**Exercise description**
Print exactly what the entries say, line by line, from the first line down to the one with "澳洲長年穩居台灣人的遊學熱門首選，在", inclusive.

___

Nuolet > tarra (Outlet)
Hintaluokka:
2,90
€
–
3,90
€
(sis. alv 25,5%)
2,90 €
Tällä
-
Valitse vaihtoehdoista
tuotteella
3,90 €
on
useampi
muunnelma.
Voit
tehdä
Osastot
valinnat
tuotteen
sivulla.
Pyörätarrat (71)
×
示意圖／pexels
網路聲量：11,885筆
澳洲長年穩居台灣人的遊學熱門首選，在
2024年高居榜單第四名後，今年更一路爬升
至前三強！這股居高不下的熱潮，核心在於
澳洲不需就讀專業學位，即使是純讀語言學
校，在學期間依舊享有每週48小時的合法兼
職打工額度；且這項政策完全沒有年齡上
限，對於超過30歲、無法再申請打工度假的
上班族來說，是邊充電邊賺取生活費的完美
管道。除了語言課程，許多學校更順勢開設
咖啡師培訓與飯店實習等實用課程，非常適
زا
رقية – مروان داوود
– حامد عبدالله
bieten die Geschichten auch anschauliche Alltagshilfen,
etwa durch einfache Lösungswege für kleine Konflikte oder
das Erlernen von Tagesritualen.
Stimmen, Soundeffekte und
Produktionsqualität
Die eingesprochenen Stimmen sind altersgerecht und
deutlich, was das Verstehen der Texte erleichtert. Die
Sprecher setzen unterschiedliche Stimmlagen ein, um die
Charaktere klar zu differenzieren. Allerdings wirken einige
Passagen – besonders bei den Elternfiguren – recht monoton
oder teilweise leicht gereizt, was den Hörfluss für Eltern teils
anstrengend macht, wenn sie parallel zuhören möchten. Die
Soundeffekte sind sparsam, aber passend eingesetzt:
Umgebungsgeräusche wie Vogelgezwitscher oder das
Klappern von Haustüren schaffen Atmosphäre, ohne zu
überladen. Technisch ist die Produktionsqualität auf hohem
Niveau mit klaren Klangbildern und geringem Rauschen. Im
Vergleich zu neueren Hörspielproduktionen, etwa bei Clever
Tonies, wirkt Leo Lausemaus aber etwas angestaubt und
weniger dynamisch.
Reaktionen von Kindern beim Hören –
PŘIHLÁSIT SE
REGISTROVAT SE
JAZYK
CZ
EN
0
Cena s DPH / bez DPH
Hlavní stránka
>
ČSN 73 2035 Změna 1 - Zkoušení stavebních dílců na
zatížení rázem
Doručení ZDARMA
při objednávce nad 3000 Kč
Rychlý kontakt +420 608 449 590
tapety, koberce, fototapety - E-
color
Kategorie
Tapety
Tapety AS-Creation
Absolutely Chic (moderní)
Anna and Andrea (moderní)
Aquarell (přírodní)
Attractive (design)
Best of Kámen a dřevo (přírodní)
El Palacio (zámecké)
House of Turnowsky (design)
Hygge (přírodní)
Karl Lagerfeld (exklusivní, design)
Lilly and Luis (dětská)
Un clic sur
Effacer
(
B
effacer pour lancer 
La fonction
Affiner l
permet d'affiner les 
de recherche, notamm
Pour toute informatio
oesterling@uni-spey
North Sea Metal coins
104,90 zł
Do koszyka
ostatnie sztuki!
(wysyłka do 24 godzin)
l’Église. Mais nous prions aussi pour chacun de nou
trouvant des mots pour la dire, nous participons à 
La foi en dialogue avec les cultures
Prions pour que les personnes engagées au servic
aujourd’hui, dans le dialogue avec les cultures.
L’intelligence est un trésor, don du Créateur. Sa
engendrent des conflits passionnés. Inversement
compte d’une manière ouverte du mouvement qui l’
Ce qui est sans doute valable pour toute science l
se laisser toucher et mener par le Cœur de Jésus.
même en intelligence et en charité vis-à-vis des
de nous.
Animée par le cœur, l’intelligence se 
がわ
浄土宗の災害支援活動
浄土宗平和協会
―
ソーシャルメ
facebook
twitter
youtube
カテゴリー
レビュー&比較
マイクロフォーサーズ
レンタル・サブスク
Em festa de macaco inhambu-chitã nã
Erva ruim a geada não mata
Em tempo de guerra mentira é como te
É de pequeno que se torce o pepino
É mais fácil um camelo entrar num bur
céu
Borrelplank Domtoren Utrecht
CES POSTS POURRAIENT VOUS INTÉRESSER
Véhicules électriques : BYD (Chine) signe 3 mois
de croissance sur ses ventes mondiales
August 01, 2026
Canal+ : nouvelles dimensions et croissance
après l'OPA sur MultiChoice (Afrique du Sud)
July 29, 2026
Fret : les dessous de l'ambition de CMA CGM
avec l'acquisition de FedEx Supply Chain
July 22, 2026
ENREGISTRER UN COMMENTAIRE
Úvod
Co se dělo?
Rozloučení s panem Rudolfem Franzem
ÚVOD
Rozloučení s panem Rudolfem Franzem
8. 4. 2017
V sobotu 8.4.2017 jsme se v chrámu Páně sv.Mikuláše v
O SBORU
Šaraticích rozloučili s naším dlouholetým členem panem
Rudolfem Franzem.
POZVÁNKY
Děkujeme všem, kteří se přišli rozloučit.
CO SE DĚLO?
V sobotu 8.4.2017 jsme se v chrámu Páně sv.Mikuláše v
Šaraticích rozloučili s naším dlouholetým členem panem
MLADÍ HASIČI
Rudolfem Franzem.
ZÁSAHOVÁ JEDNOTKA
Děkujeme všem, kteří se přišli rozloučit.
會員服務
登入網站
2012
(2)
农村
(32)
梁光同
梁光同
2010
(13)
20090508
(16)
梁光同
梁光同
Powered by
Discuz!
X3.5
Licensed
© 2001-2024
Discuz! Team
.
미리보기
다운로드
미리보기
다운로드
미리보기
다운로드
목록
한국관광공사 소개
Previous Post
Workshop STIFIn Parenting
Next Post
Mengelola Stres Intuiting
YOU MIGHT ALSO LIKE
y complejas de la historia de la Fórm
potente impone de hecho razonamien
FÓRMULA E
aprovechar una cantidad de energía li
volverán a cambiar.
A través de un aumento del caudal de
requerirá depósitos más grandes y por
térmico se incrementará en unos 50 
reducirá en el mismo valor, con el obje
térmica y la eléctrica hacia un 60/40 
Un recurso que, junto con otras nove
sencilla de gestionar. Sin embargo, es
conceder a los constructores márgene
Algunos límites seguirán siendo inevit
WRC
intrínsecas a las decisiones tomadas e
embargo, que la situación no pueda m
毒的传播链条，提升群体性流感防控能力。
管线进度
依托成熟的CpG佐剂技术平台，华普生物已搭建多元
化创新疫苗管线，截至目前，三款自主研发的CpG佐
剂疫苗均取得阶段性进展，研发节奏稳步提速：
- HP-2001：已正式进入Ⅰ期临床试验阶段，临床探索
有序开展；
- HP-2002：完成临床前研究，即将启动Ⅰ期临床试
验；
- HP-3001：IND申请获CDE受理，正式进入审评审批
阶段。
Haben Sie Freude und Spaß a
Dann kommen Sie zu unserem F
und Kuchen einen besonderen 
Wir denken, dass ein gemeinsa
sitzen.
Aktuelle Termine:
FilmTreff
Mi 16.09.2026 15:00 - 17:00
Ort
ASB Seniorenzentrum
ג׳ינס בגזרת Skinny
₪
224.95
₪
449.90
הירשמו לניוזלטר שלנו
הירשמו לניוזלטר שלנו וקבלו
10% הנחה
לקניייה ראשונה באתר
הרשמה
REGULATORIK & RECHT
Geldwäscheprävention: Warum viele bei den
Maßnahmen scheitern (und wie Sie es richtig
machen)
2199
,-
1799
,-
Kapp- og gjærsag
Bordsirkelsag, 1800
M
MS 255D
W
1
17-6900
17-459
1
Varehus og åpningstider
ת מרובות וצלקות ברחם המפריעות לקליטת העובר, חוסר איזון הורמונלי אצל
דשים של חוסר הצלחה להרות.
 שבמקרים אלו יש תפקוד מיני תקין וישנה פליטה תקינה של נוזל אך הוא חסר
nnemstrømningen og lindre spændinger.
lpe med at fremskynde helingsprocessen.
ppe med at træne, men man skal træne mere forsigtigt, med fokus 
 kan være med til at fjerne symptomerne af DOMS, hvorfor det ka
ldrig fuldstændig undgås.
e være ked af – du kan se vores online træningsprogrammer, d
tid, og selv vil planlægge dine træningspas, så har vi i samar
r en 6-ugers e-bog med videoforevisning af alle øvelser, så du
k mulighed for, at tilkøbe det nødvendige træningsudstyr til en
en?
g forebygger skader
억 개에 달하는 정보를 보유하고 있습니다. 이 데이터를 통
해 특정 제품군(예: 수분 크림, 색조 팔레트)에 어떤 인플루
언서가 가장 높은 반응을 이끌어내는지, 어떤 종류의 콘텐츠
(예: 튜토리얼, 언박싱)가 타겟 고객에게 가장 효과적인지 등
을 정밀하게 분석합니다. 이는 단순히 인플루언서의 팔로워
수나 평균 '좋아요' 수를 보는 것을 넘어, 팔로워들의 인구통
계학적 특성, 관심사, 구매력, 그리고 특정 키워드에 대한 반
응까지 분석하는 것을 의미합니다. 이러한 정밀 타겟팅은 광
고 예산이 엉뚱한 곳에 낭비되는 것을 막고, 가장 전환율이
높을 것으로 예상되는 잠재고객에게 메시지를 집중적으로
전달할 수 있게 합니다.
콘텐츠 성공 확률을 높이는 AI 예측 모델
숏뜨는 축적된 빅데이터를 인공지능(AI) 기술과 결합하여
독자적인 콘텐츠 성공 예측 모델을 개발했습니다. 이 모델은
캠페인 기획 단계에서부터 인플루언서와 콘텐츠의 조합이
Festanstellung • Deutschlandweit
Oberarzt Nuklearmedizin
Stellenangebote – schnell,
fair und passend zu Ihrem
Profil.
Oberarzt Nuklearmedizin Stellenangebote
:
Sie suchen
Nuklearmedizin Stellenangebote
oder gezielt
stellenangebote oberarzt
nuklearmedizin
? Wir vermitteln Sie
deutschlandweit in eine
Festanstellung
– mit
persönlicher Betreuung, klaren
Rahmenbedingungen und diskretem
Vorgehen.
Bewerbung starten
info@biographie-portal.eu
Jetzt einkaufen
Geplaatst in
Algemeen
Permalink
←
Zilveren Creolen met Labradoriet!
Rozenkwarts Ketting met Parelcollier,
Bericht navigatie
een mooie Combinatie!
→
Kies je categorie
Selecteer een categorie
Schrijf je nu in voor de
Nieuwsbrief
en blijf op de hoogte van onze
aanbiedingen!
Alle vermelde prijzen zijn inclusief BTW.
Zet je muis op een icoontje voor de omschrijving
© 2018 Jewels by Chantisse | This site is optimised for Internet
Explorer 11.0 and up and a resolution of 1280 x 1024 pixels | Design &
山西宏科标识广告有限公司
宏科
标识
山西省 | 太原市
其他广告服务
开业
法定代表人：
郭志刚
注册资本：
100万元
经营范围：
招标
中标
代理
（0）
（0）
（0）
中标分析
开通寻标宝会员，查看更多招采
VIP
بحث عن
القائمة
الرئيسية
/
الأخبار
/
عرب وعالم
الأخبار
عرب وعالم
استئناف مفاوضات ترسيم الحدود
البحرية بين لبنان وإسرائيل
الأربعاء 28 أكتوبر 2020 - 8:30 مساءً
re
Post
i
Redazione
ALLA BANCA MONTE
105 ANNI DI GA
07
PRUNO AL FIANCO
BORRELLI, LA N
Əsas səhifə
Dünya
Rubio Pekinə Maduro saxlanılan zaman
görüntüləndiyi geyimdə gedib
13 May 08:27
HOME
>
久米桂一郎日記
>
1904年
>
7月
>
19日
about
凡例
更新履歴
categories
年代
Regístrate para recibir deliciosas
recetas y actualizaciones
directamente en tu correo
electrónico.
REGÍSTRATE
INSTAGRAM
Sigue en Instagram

___

**Solved problem**
Nuolet > tarra (Outlet)
Hintaluokka:
2,90
€
–
3,90
€
(sis. alv 25,5%)
2,90 €
Tällä
-
Valitse vaihtoehdoista
tuotteella
3,90 €
on
useampi
muunnelma.
Voit
tehdä
Osastot
valinnat
tuotteen
sivulla.
Pyörätarrat (71)
×
示意圖／pexels
網路聲量：11,885筆
澳洲長年穩居台灣人的遊學熱門首選，在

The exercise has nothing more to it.